Bahasa Indonesia menjadi mandul, sebab masyarakat tidak mampu (berani) mengonstruksi, memproduksi, mereproduksi, atau mendistribusikan wacana alternatif atau setidak-tidaknya wacana kritik dan negasi terhadap wacana negara. Jika terjadi, penguasa pasti memberangus wacana tersebut, sekalipun sesunggguhnya wacana itu menghargai harkat dan martabat bangsa. Ini setidak-tidaknya bia dilihat pada pelarangan edar atas karya-karya Pramoedya Ananta Toer yang dianggap kekiri-kirian dan juga karya-karya Mochtar Lubis yang sering memberi wacana kritik kepada penguasa.

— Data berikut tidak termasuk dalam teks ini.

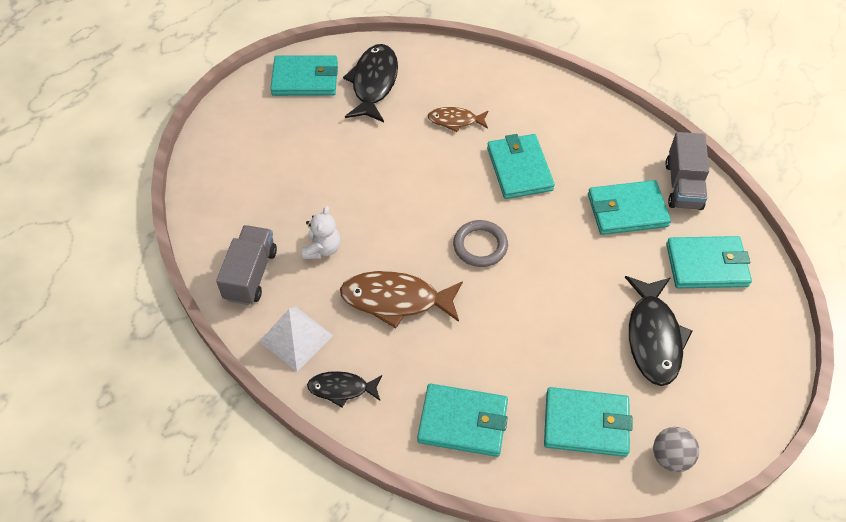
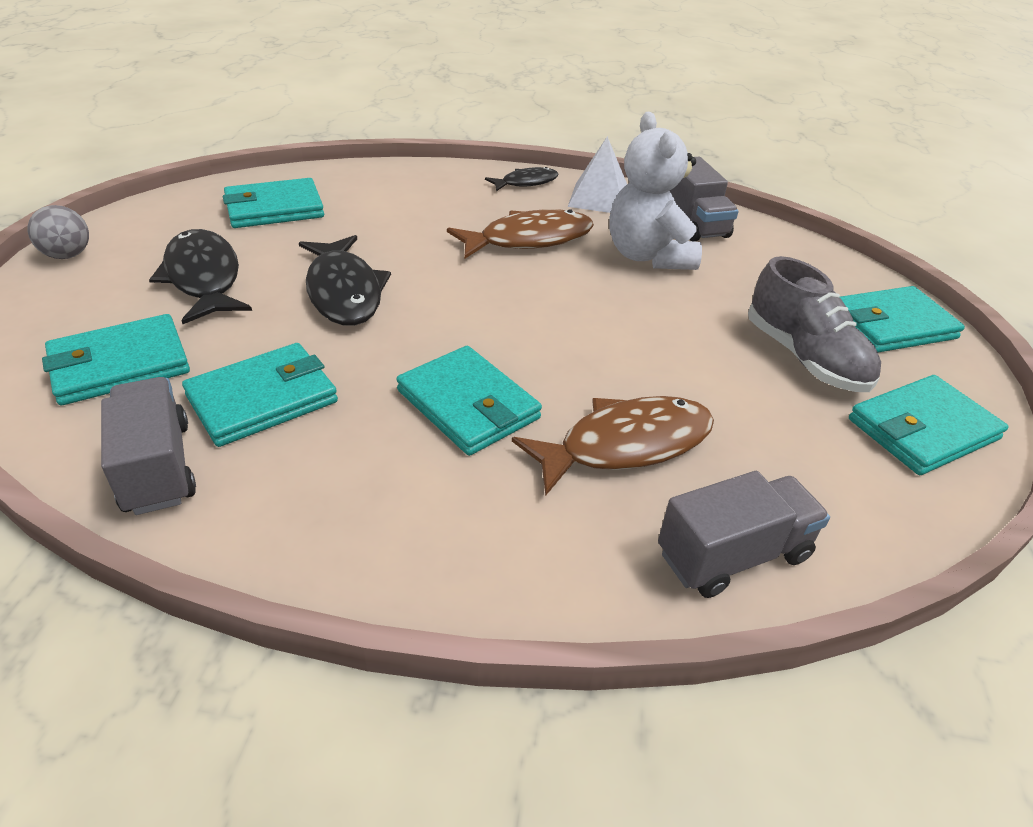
camera: 150 degrees right, 15 degrees down
(313, 134) = (804, 357): none -> grey shoe
(322, 249) = (648, 256): white teddy bear -> white teddy bear, size x1.83
(374, 83) = (817, 461): black fish -> black fish (344, 292)
(450, 64) = (733, 555): none -> grey truck
(455, 120) = (626, 445): brown fish -> brown fish, size x1.74
(463, 422) = (399, 188): turquoise wallet -> turquoise wallet (890, 325)
(480, 246) = (467, 303): grey ring -> none
(671, 457) = (178, 207): grey ball -> grey ball (68, 255)

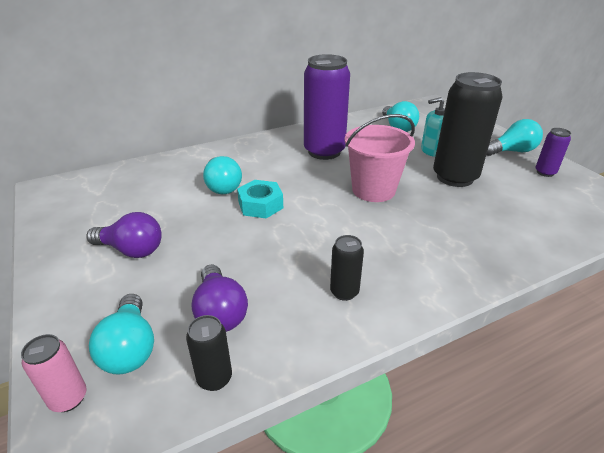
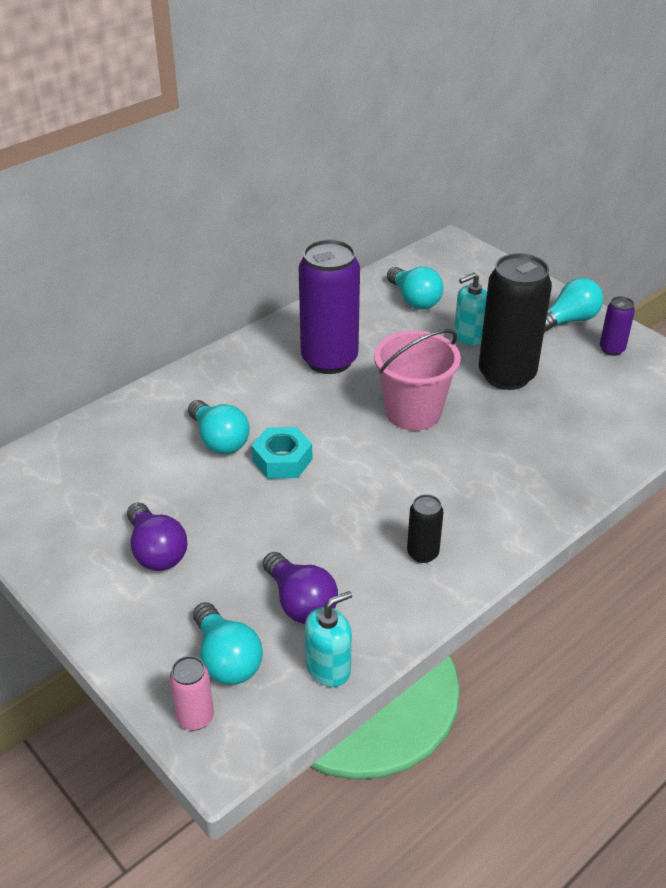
camera: 15 degrees left, 5 degrees up
(131, 250) = (156, 551): purple light bulb -> purple light bulb turned 60 degrees clockwise
(214, 378) = (328, 668): black can -> turquoise soap dispenser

Tak mengherankan selama tiga puluh dua tahun kekuasaan Orde Baru, wajah bahasa Indonesia menajdi bopeng, sebab penguasa melakukan monopoli dan hegemoni wacana publik. Akibatnya, bahasa menjadi piranti kekuasaan, bukan piranti interaksi manusia yang berjalan alami. Meminjam ungkapan Baudrillard, Saryono (1999: 13) menyatakan penjajahan sesungguhnya bukanlah dengan militer dan birokrasi, melainkan dengan wacana (The real monopoly is never that of technical means but that of speech). Orde Baru telah melakukan penjajahan simbolik lewat bahasa. Ke depan tampaknya kita masih akan menyaksikan wajah bopeng bahasa lewat ungkapan-ungkapan keras, vulgar dan kotor yang diproduksi oleh para elit negeri ini.

D. Penutup

Kajian interdisipliner tentang bahasa tampaknya semakin mendesak untuk digarap secara serius. Permainan politik bahasa gencar menjangkau ufuk terjauh dari cita-rasa dan panorama di ruang publik. Manusia hidup dalam dunia citra. Dengan bahasa, ternyata manusia bukan hanya mampu berpikir dan memahami dunia, tetapi lebih dari itu ia membentuk realitas. Upaya pengendalian makna (baca: hegemoni) realitas bisa dilakukan lewat penguasaan dan manipulasi dunia simbol yang disebut bahasa. Secara praksis, bahasa kita (Indonesia) terus terwarnai (belum mewarnai) dinamika dan panggung politik serta sejarah Indonesia klasik maupun kontemporer. Dengan kata lain, bahasa Indonesia belum mampu menjadi piranti utama transformasi sosial, tetapi masih hanyut oleh transformasi itu sendiri akibat kuatnya hegemoni negara terhadap rakyat di berbagai agenda dan ruang publik.